**EXERCISE DETAILS:**
Where a line of the data holds the word "Eastern", copy that line.
★ ★ ★ ★ ★ ★ ★
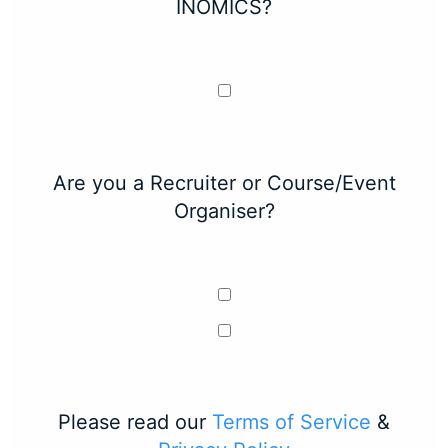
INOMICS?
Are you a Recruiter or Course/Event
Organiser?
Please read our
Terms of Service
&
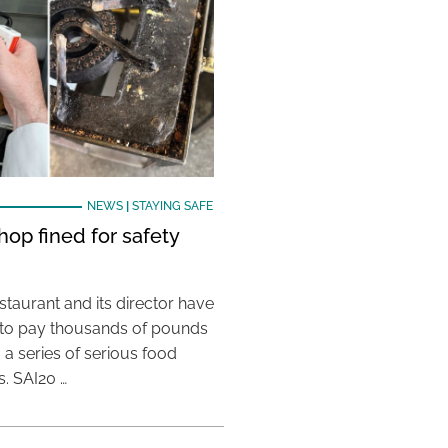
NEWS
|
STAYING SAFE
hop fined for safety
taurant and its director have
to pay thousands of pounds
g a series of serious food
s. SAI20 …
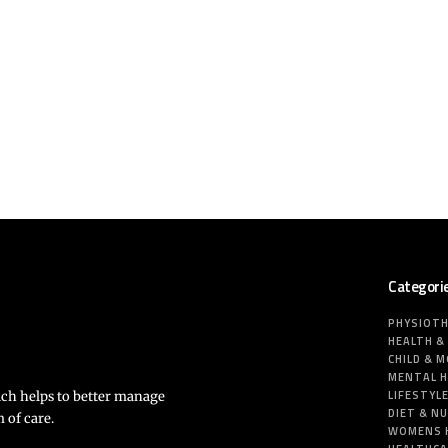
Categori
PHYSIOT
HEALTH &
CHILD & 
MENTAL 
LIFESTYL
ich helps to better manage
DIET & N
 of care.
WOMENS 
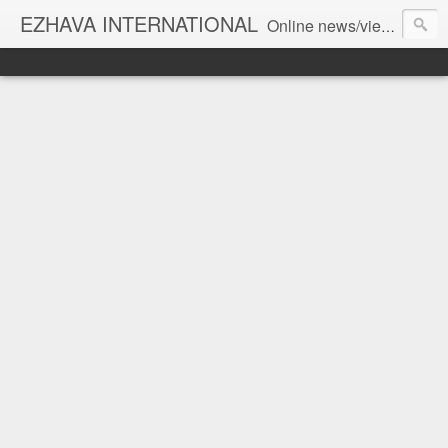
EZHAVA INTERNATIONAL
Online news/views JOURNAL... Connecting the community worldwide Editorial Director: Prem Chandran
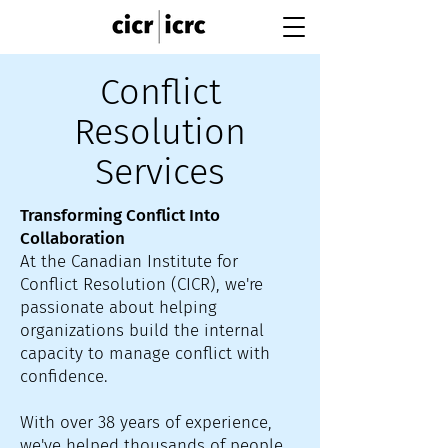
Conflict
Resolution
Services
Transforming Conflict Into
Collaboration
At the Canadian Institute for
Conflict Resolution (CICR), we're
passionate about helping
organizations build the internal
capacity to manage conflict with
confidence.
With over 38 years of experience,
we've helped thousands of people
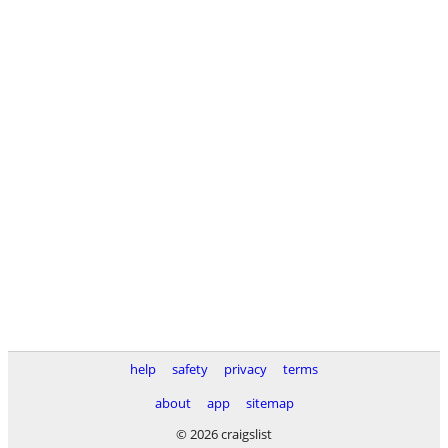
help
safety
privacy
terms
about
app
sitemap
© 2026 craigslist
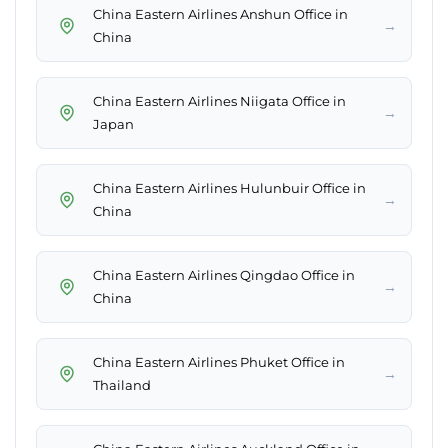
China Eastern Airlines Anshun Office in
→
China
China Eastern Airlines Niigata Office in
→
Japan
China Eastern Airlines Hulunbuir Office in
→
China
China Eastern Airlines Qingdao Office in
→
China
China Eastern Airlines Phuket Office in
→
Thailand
★ ★ ★ ★ ★ ★ ★
**WRITTEN REPLY:**
China Eastern Airlines Anshun Office in
China Eastern Airlines Niigata Office in
China Eastern Airlines Hulunbuir Office in
China Eastern Airlines Qingdao Office in
China Eastern Airlines Phuket Office in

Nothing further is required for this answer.